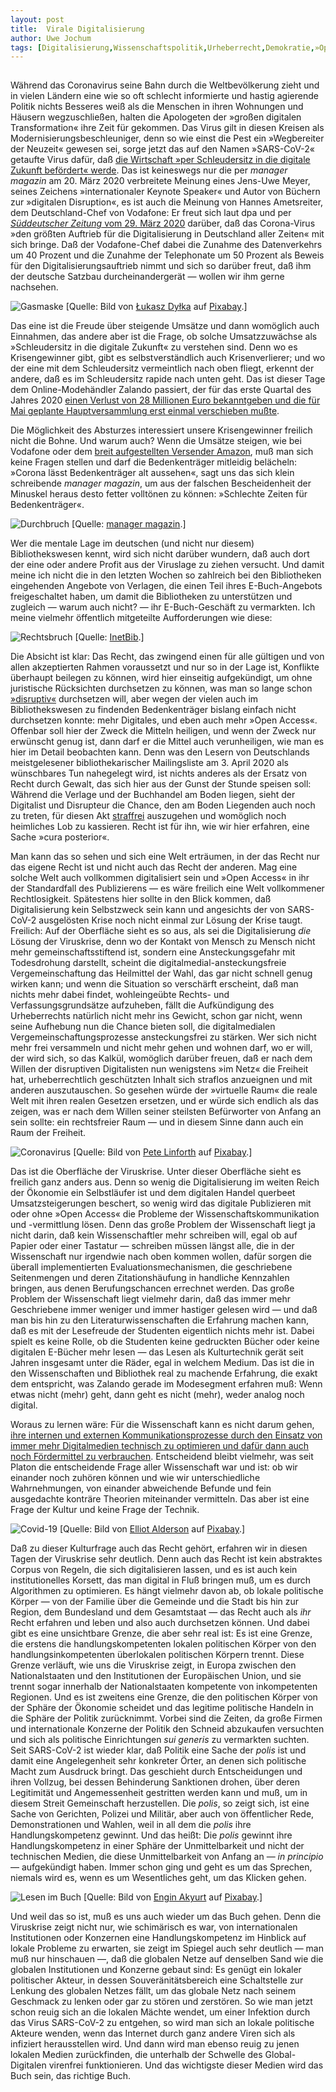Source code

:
 ```yaml
---
layout:	post
title:	Virale Digitalisierung
author:	Uwe Jochum
tags: [Digitalisierung,Wissenschaftspolitik,Urheberrecht,Demokratie,»Open Access«]
---
```


<img src="http://vg05.met.vgwort.de/na/58aa0d94eb864ab4bf85af647c017578" width="1" height="1" alt="">

Während das Coronavirus seine Bahn durch die Weltbevölkerung
zieht und in vielen Ländern eine wie so oft schlecht informierte
und hastig agierende Politik nichts Besseres weiß als die
Menschen in ihren Wohnungen und Häusern wegzuschließen, halten
die Apologeten der »großen digitalen Transformation« ihre Zeit
für gekommen. Das Virus gilt in diesen Kreisen als
Modernisierungsbeschleuniger, denn so wie einst die Pest ein
»Wegbereiter der Neuzeit« gewesen sei, sorge jetzt das auf den
Namen »SARS-CoV-2« getaufte Virus dafür, daß [die Wirtschaft »per
Schleudersitz in die digitale Zukunft befördert«
werde](https://www.manager-magazin.de/unternehmen/artikel/durchbruch-fuer-digitalisierung-corona-veraendert-die-arbeitswelt-a-1305535.html). Das
ist keineswegs nur die per *manager magazin* am 20. März 2020
verbreitete Meinung eines Jens-Uwe Meyer, seines Zeichens
»internationaler Keynote Speaker« und Autor von Büchern zur
»digitalen Disruption«, es ist auch die Meinung von Hannes
Ametsreiter, dem Deutschland-Chef von Vodafone: Er freut sich
laut dpa und per [*Süddeutscher Zeitung* vom 29. März
2020](https://www.sueddeutsche.de/wirtschaft/telekommunikation-vodafone-chef-corona-groesster-auftrieb-fuer-digitalisierung-dpa.urn-newsml-dpa-com-20090101-200329-99-514387)
darüber, daß das Corona-Virus »den größten Auftrieb für die
Digitalisierung in Deutschland aller Zeiten« mit sich bringe. Daß
der Vodafone-Chef dabei die Zunahme des Datenverkehrs um 40
Prozent und die Zunahme der Telephonate um 50 Prozent als Beweis
für den Digitalisierungsauftrieb nimmt und sich so darüber freut,
daß ihm der deutsche Satzbau durcheinandergerät — wollen wir ihm
gerne nachsehen.

![Gasmaske](/5artikel/material/pixabay-gasmaske.png "Gasmaske")
[Quelle: Bild von <a
href="https://pixabay.com/de/users/lukaszdylka-347100/?utm_source=link-attribution&amp;utm_medium=referral&amp;utm_campaign=image&amp;utm_content=469217">Łukasz
Dyłka</a> auf <a
href="https://pixabay.com/de/?utm_source=link-attribution&amp;utm_medium=referral&amp;utm_campaign=image&amp;utm_content=469217">Pixabay</a>.]


Das eine ist die Freude über steigende Umsätze und dann womöglich
auch Einnahmen, das andere aber ist die Frage, ob solche
Umsatzzuwächse als »Schleudersitz in die digitale Zukunft« zu
verstehen sind. Denn wo es Krisengewinner gibt, gibt es
selbstverständlich auch Krisenverlierer; und wo der eine mit dem
Schleudersitz vermeintlich nach oben fliegt, erkennt der andere,
daß es im Schleudersitz rapide nach unten geht. Das ist dieser
Tage dem Online-Modehändler Zalando passiert, der für das erste
Quartal des Jahres 2020 [einen Verlust von 28 Millionen Euro
bekanntgeben und die für Mai geplante Hauptversammlung erst
einmal verschieben
mußte](https://www.faz.net/aktuell/wirtschaft/corona-krise-online-modehaendler-zalando-macht-hohen-verlust-16704675.html).

Die Möglichkeit des Absturzes interessiert unsere Krisengewinner
freilich nicht die Bohne. Und warum auch? Wenn die Umsätze
steigen, wie bei Vodafone oder dem [breit aufgestellten Versender
Amazon](https://www.fr.de/meinung/corona-krise-amazon-steuern-milliarden-gerechtigkeit-wirtschaft-13636841.html),
muß man sich keine Fragen stellen und darf die Bedenkenträger
mitleidig belächeln: »Corona lässt Bedenkenträger alt aussehen«,
sagt uns das sich klein schreibende *manager magazin*, um aus der
falschen Bescheidenheit der Minuskel heraus desto fetter
volltönen zu können: »Schlechte Zeiten für Bedenkenträger«.


![Durchbruch](/5artikel/material/manager-magazin-durchbruch-digitalisierung-2020-03-20.png
"Durchbruch") [Quelle: [manager magazin](https://www.manager-magazin.de/unternehmen/artikel/durchbruch-fuer-digitalisierung-corona-veraendert-die-arbeitswelt-a-1305535.html).]

Wer die mentale Lage im deutschen (und nicht nur diesem)
Bibliothekswesen kennt, wird sich nicht darüber wundern, daß auch
dort der eine oder andere Profit aus der Viruslage zu ziehen
versucht. Und damit meine ich nicht die in den letzten Wochen so
zahlreich bei den Bibliotheken eingehenden Angebote von Verlagen,
die einen Teil ihres E-Buch-Angebots freigeschaltet haben, um
damit die Bibliotheken zu unterstützen und zugleich — warum auch
nicht?  — ihr E-Buch-Geschäft zu vermarkten. Ich meine vielmehr
öffentlich mitgeteilte Aufforderungen wie diese:

![Rechtsbruch](/5artikel/material/inetbib-graf-musterschreiben-2020-04-03.png
"Rechtsbruch") [Quelle:
[InetBib](https://www.inetbib.de/listenarchiv/msg67416.html).]

Die Absicht ist klar: Das Recht, das zwingend einen für alle
gültigen und von allen akzeptierten Rahmen voraussetzt und nur so
in der Lage ist, Konflikte überhaupt beilegen zu können, wird
hier einseitig aufgekündigt, um ohne juristische Rücksichten
durchsetzen zu können, was man so lange schon
[»disruptiv«](https://uwejochum.github.io/5artikel/2017/09/01/saekulardisruptoren/)
durchsetzen will, aber wegen der vielen auch im Bibliothekswesen
zu findenden Bedenkenträger bislang einfach nicht durchsetzen
konnte: mehr Digitales, und eben auch mehr »Open
Access«. Offenbar soll hier der Zweck die Mitteln heiligen, und
wenn der Zweck nur erwünscht genug ist, dann darf er die Mittel
auch verunheiligen, wie man es hier im Detail beobachten
kann. Denn was den Lesern von Deutschlands meistgelesener
bibliothekarischer Mailingsliste am 3. April 2020 als wünschbares
Tun nahegelegt wird, ist nichts anderes als der Ersatz von Recht
durch Gewalt, das sich hier aus der Gunst der Stunde speisen
soll: Während die Verlage und der Buchhandel am Boden liegen,
sieht der Digitalist und Disrupteur die Chance, den am Boden
Liegenden auch noch zu treten, für diesen Akt
[straffrei](https://dejure.org/gesetze/StGB/111.html) auszugehen
und womöglich noch heimliches Lob zu kassieren. Recht ist für
ihn, wie wir hier erfahren, eine Sache »cura posterior«.

Man kann das so sehen und sich eine Welt erträumen, in der das
Recht nur das eigene Recht ist und nicht auch das Recht der
anderen. Mag eine solche Welt auch vollkommen digitalisiert sein
und »Open Access« in ihr der Standardfall des Publizierens — es
wäre freilich eine Welt vollkommener Rechtlosigkeit. Spätestens
hier sollte in den Blick kommen, daß Digitalisierung kein
Selbstzweck sein kann und angesichts der von SARS-CoV-2
ausgelösten Krise noch nicht einmal zur Lösung der Krise
taugt. Freilich: Auf der Oberfläche sieht es so aus, als sei die
Digitalisierung *die* Lösung der Viruskrise, denn wo der Kontakt
von Mensch zu Mensch nicht mehr gemeinschaftsstiftend ist,
sondern eine Ansteckungsgefahr mit Todesdrohung darstellt,
scheint die digitalmedial-ansteckungsfreie Vergemeinschaftung das
Heilmittel der Wahl, das gar nicht schnell genug wirken kann; und
wenn die Situation so verschärft erscheint, daß man nichts mehr
dabei findet, wohleingeübte Rechts- und Verfassungsgrundsätze
aufzuheben, fällt die Aufkündigung des Urheberrechts natürlich
nicht mehr ins Gewicht, schon gar nicht, wenn seine Aufhebung nun
die Chance bieten soll, die digitalmedialen
Vergemeinschaftungsprozesse ansteckungsfrei zu stärken. Wer sich
nicht mehr frei versammeln und nicht mehr gehen und wohnen darf,
wo er will, der wird sich, so das Kalkül, womöglich darüber
freuen, daß er nach dem Willen der disruptiven Digitalisten nun
wenigstens »im Netz« die Freiheit hat, urheberrechtlich
geschützten Inhalt sich straflos anzueignen und mit anderen
auszutauschen. So gesehen würde der »virtuelle Raum« die reale
Welt mit ihren realen Gesetzen ersetzen, und er würde sich
endlich als das zeigen, was er nach dem Willen seiner steilsten
Befürworter von Anfang an sein sollte: ein rechtsfreier Raum —
und in diesem Sinne dann auch ein Raum der Freiheit.

![Coronavirus](/5artikel/material/pixabay-coronavirus.jpg
"Coronavirus") [Quelle: Bild von <a
href="https://pixabay.com/de/users/TheDigitalArtist-202249/?utm_source=link-attribution&amp;utm_medium=referral&amp;utm_campaign=image&amp;utm_content=4833645">Pete
Linforth</a> auf <a
href="https://pixabay.com/de/?utm_source=link-attribution&amp;utm_medium=referral&amp;utm_campaign=image&amp;utm_content=4833645">Pixabay</a>.]

Das ist die Oberfläche der Viruskrise. Unter dieser Oberfläche
sieht es freilich ganz anders aus. Denn so wenig die
Digitalisierung im weiten Reich der Ökonomie ein Selbstläufer ist
und dem digitalen Handel querbeet Umsatzsteigerungen beschert, so
wenig wird das digitale Publizieren mit oder ohne »Open Access«
die Probleme der Wissenschaftskommunikation und -vermittlung
lösen. Denn das große Problem der Wissenschaft liegt ja nicht
darin, daß kein Wissenschaftler mehr schreiben will, egal ob auf
Papier oder einer Tastatur — schreiben müssen längst alle, die in
der Wissenschaft nur irgendwie nach oben kommen wollen, dafür
sorgen die überall implementierten Evaluationsmechanismen, die
geschriebene Seitenmengen und deren Zitationshäufung in handliche
Kennzahlen bringen, aus denen Berufungschancen errechnet
werden. Das große Problem der Wissenschaft liegt vielmehr darin,
daß das immer mehr Geschriebene immer weniger und immer hastiger
gelesen wird — und daß man bis hin zu den Literaturwissenschaften
die Erfahrung machen kann, daß es mit der Lesefreude der
Studenten eigentlich nichts mehr ist. Dabei spielt es keine
Rolle, ob die Studenten keine gedruckten Bücher oder keine
digitalen E-Bücher mehr lesen — das Lesen als Kulturtechnik gerät
seit Jahren insgesamt unter die Räder, egal in welchem
Medium. Das ist die in den Wissenschaften und Bibliothek real zu
machende Erfahrung, die exakt dem entspricht, was Zalando gerade
im Modesegment erfahren muß: Wenn etwas nicht (mehr) geht, dann
geht es nicht (mehr), weder analog noch digital.

Woraus zu lernen wäre: Für die Wissenschaft kann es nicht darum
gehen, [ihre internen und externen Kommunikationsprozesse durch
den Einsatz von immer mehr Digitalmedien technisch zu optimieren
und dafür dann auch noch Fördermittel zu
verbrauchen](https://www.bmbf.de/upload_filestore/pub/Grundsatzpapier_zur__Wissenschaftskommunikation.pdf).
Entscheidend bleibt vielmehr, was seit Platon die entscheidende
Frage aller Wissenschaft war und ist: ob wir einander noch zuhören
können und wie wir unterschiedliche Wahrnehmungen, von einander
abweichende Befunde und fein ausgedachte konträre Theorien
miteinander vermitteln. Das aber ist eine Frage der Kultur und
keine Frage der Technik.

![Covid-19](/5artikel/material/pixabay-covid-19.jpg "Covid-19")
[Quelle: Bild von <a
href="https://pixabay.com/de/users/jewhisperer-15825838/?utm_source=link-attribution&amp;utm_medium=referral&amp;utm_campaign=image&amp;utm_content=4987797">Elliot
Alderson</a> auf <a
href="https://pixabay.com/de/?utm_source=link-attribution&amp;utm_medium=referral&amp;utm_campaign=image&amp;utm_content=4987797">Pixabay</a>.]

Daß zu dieser Kulturfrage auch das Recht gehört, erfahren wir in
diesen Tagen der Viruskrise sehr deutlich. Denn auch das Recht
ist kein abstraktes Corpus von Regeln, die sich digitalisieren
lassen, und es ist auch kein institutionelles Korsett, das man
digital in Fluß bringen muß, um es durch Algorithmen zu
optimieren. Es hängt vielmehr davon ab, ob lokale politische
Körper — von der Familie über die Gemeinde und die Stadt bis hin
zur Region, dem Bundesland und dem Gesamtstaat — das Recht auch
als *ihr* Recht erfahren und leben und also auch durchsetzen
können. Und dabei gibt es eine unsichtbare Grenze, die aber sehr
real ist: Es ist eine Grenze, die erstens die
handlungskompetenten lokalen politischen Körper von den
handlungsinkompetenten überlokalen politischen Körpern
trennt. Diese Grenze verläuft, wie uns die Viruskrise zeigt, in
Europa zwischen den Nationalstaaten und den Institutionen der
Europäischen Union, und sie trennt sogar innerhalb der
Nationalstaaten kompetente von inkompetenten Regionen. Und es ist
zweitens eine Grenze, die den politischen Körper von der Sphäre
der Ökonomie scheidet und das legitime politische Handeln in die
Sphäre der Politik zurücknimmt. Vorbei sind die Zeiten, da große
Firmen und internationale Konzerne der Politik den Schneid
abzukaufen versuchten und sich als politische Einrichtungen *sui
generis* zu vermarkten suchten. Seit SARS-CoV-2 ist wieder klar,
daß Politik eine Sache der *polis* ist und damit eine
Angelegenheit sehr konkreter Örter, an denen sich politische
Macht zum Ausdruck bringt. Das geschieht durch Entscheidungen und
ihren Vollzug, bei dessen Behinderung Sanktionen drohen, über
deren Legitimität und Angemessenheit gestritten werden kann und
muß, um in diesem Streit Gemeinschaft herzustellen. Die *polis*,
so zeigt sich, ist eine Sache von Gerichten, Polizei und Militär,
aber auch von öffentlicher Rede, Demonstrationen und Wahlen, weil
in all dem die *polis* ihre Handlungskompetenz gewinnt. Und das
heißt: Die *polis* gewinnt ihre Handlungskompetenz in einer
Sphäre der Unmittelbarkeit und nicht der technischen Medien, die
diese Unmittelbarkeit von Anfang an — *in principio* —
aufgekündigt haben. Immer schon ging und geht es um das Sprechen,
niemals wird es, wenn es um Wesentliches geht, um das Klicken
gehen.

![Lesen im Buch](/5artikel/material/pixabay-maske-lesen.jpg
"Lesen im Buch") [Quelle: Bild von <a
href="https://pixabay.com/de/users/Engin_Akyurt-3656355/?utm_source=link-attribution&amp;utm_medium=referral&amp;utm_campaign=image&amp;utm_content=5008646">Engin
Akyurt</a> auf <a
href="https://pixabay.com/de/?utm_source=link-attribution&amp;utm_medium=referral&amp;utm_campaign=image&amp;utm_content=5008646">Pixabay</a>.]


Und weil das so ist, muß es uns auch wieder um das Buch
gehen. Denn die Viruskrise zeigt nicht nur, wie schimärisch es
war, von internationalen Institutionen oder Konzernen eine
Handlungskompetenz im Hinblick auf lokale Probleme zu erwarten,
sie zeigt im Spiegel auch sehr deutlich — man muß nur hinschauen
—, daß die globalen Netze auf denselben Sand wie die globalen
Institutionen und Konzerne gebaut sind: Es genügt ein lokaler
politischer Akteur, in dessen Souveränitätsbereich eine
Schaltstelle zur Lenkung des globalen Netzes fällt, um das
globale Netz nach seinem Geschmack zu lenken oder gar zu stören
und zerstören. So wie man jetzt schon reuig sich an die lokalen
Mächte wendet, um einer Infektion durch das Virus SARS-CoV-2 zu
entgehen, so wird man sich an lokale politische Akteure wenden,
wenn das Internet durch ganz andere Viren sich als infiziert
herausstellen wird. Und dann wird man ebenso reuig zu jenen
lokalen Medien zurückfinden, die unterhalb der Schwelle des
Global-Digitalen virenfrei funktionieren. Und das wichtigste
dieser Medien wird das Buch sein, das richtige Buch.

===

**EXERCISE:**
Please reproduce the line containing "Schaltstelle zur Lenkung" and each line after it to the end of the listing, exactly, with nothing added or left out.

**REPLY TO THE EXERCISE:**
Schaltstelle zur Lenkung des globalen Netzes fällt, um das
globale Netz nach seinem Geschmack zu lenken oder gar zu stören
und zerstören. So wie man jetzt schon reuig sich an die lokalen
Mächte wendet, um einer Infektion durch das Virus SARS-CoV-2 zu
entgehen, so wird man sich an lokale politische Akteure wenden,
wenn das Internet durch ganz andere Viren sich als infiziert
herausstellen wird. Und dann wird man ebenso reuig zu jenen
lokalen Medien zurückfinden, die unterhalb der Schwelle des
Global-Digitalen virenfrei funktionieren. Und das wichtigste
dieser Medien wird das Buch sein, das richtige Buch.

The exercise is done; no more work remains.